Aotearoa must be much more ambitious in our target for native forest restoration
In its submission to the Climate Commission’s draft recommendations to Government, The Tindall Foundation has highlighted the need for New Zealand to be far more ambitious in our target for native forest restoration, using an evidence-based approach.

Native forests are important, not simply for carbon sequestration, but also for the substantial co-benefits they provide, including environmental and cultural ecosystem services and economic resilience.

We believe that, by 2035, our aim should be that the 1m ha of erosion prone land identified by Te Uru Rakau as being only suitable for new permanent forest, is covered in native forests. A combination of planting and assisted regeneration using science-based approaches is required, and capacity across the native forestry sector is essential.

Scaling is needed to achieve that target and will require co-ordination of knowledge, activities, resources and planning in areas such as silviculture, land identification, nursery capacity, workforce development, pest control and fencing – and these should be priority areas of action now.

Native forests can be managed to be economically self-sustaining. It is crucial that financial incentives are in place for those establishing and managing native forests. This includes making native forestry a rational and low-risk land use and investment choice.

We are proud to have funded many organisations working to mitigate climate change including, Trees that Count, Tane’s Tree Trust, EDS, Great South, Climate Change Iwi Leaders Group and Ngāti Kuri among others.

TTF also supports deployment of systems and infrastructure needed for alternative farming systems and products. We believe that regenerative farming is needed and we have supported several initiatives to promote the benefits of this approach, notably Pure Advantage’s ‘Our Regenerative Future campaign and ‘Calm The Farm’.

While TTF agrees that more research and evidence is needed, many regenerative approaches have been in place in Aotearoa NZ for decades and can be implemented now. Increased investment in information and data on alternative farming practices and their effectiveness would be useful.

In the submission we also point out that seaweeds are being increasingly recognised for their value in providing important ecosystem services such as carbon sequestration and nutrient capture, which could assist with combatting climate change. TTF is supporting Envirostrat to carry out research to develop the Greenwave Regenerative Farming Model and seaweed hatchery and trial farms.
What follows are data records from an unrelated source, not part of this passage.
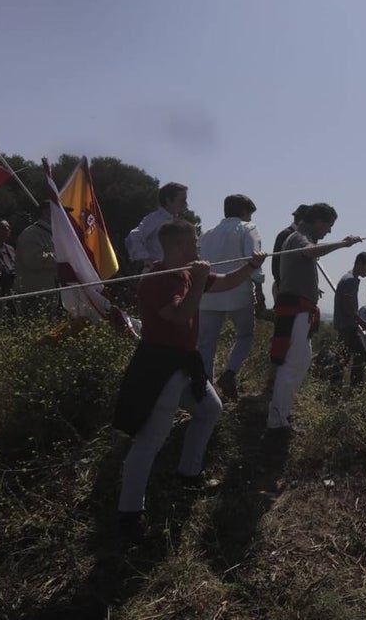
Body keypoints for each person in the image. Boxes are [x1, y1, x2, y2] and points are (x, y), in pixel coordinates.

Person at [112, 219, 264, 540]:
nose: (198, 247)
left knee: (210, 409)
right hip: (159, 365)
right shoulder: (155, 279)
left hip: (184, 363)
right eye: (194, 242)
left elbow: (224, 282)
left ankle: (188, 473)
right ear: (179, 246)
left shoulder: (186, 274)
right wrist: (196, 283)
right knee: (151, 439)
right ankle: (129, 512)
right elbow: (180, 318)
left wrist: (250, 266)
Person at [268, 203, 361, 429]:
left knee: (299, 361)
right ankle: (277, 420)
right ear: (318, 221)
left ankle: (281, 415)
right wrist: (342, 244)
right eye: (329, 225)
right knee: (292, 364)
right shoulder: (299, 237)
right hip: (295, 310)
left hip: (300, 310)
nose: (329, 231)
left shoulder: (298, 237)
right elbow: (309, 251)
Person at [197, 194, 267, 397]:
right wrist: (260, 291)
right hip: (238, 292)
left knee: (206, 343)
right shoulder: (249, 229)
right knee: (244, 335)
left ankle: (205, 389)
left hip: (209, 292)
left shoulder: (207, 234)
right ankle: (230, 372)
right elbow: (253, 262)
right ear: (245, 212)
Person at [332, 251, 366, 388]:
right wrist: (360, 320)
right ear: (359, 264)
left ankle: (335, 386)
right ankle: (354, 390)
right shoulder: (350, 280)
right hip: (347, 326)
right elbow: (347, 305)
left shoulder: (348, 278)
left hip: (344, 325)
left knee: (342, 358)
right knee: (360, 356)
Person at [125, 182, 188, 272]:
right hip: (156, 273)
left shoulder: (178, 223)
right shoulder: (155, 218)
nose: (185, 204)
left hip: (173, 273)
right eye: (182, 200)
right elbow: (133, 236)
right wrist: (145, 259)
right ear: (168, 200)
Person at [14, 201, 59, 315]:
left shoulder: (53, 233)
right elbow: (33, 260)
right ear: (46, 212)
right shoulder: (31, 234)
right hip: (34, 291)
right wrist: (63, 258)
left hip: (51, 289)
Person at [271, 204, 308, 300]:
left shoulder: (300, 236)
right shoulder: (287, 235)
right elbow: (276, 263)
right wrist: (281, 285)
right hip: (287, 289)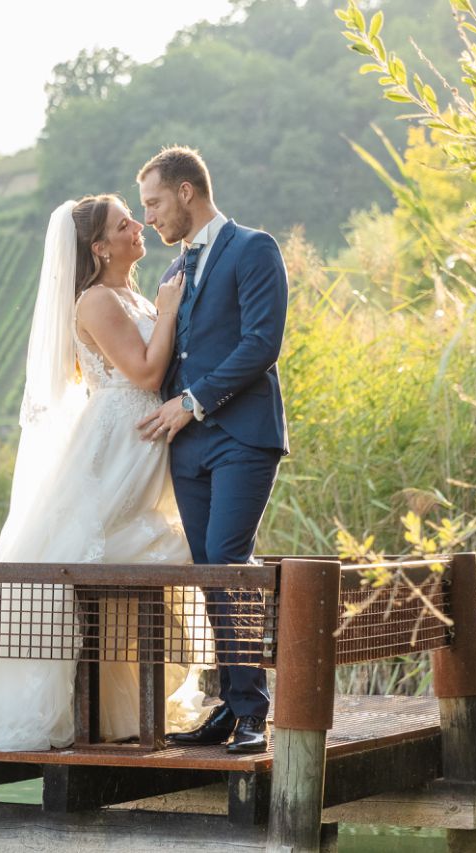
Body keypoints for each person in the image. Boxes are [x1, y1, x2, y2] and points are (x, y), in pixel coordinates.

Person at [0, 194, 211, 751]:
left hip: (145, 438)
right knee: (116, 550)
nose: (138, 225)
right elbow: (146, 372)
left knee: (145, 555)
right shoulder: (96, 300)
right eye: (123, 223)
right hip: (120, 439)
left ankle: (113, 712)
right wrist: (171, 310)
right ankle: (33, 706)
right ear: (99, 248)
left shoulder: (133, 294)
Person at [136, 147, 289, 754]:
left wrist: (192, 401)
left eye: (154, 202)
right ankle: (231, 705)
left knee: (228, 562)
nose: (149, 217)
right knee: (208, 572)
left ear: (186, 192)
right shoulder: (174, 271)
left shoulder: (254, 248)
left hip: (243, 436)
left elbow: (262, 343)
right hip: (188, 447)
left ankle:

The rapid growth of some species of seaweed means that farming on marine structures or restoring kelp forests could be a more time-effective solution to reducing carbon dioxide concentrations in the atmosphere, even than planting trees

TTF fully supports the need for coordination across Government departments and agencies, and for the roles, expectations, and accountability mechanisms in relation to addressing climate change to be clearly set out.

Most importantly we need to act now to avoid pushing the burden of climate change to future generations.

In summary, TTF also supports:

a.       Respecting the rangatiratanga and kaitiakitanga responsibilities of Maori and including mātauranga Maori in all mitigation and reduction efforts.

b.       Being more ambitious with native forestry targets, using an evidence-based approach.

c.       The development of incentives for more native tree plantations, including for native forestry but within a continuous cover, ‘close to nature’ approach.

d.       A shift to a regenerative agricultural model for farming in Aotearoa.

f. Further large-scale development of the seaweed industry in Aotearoa as a potential source of blue carbon storage.

g. A just transition for all.

h. Coordination across political parties and Government agencies.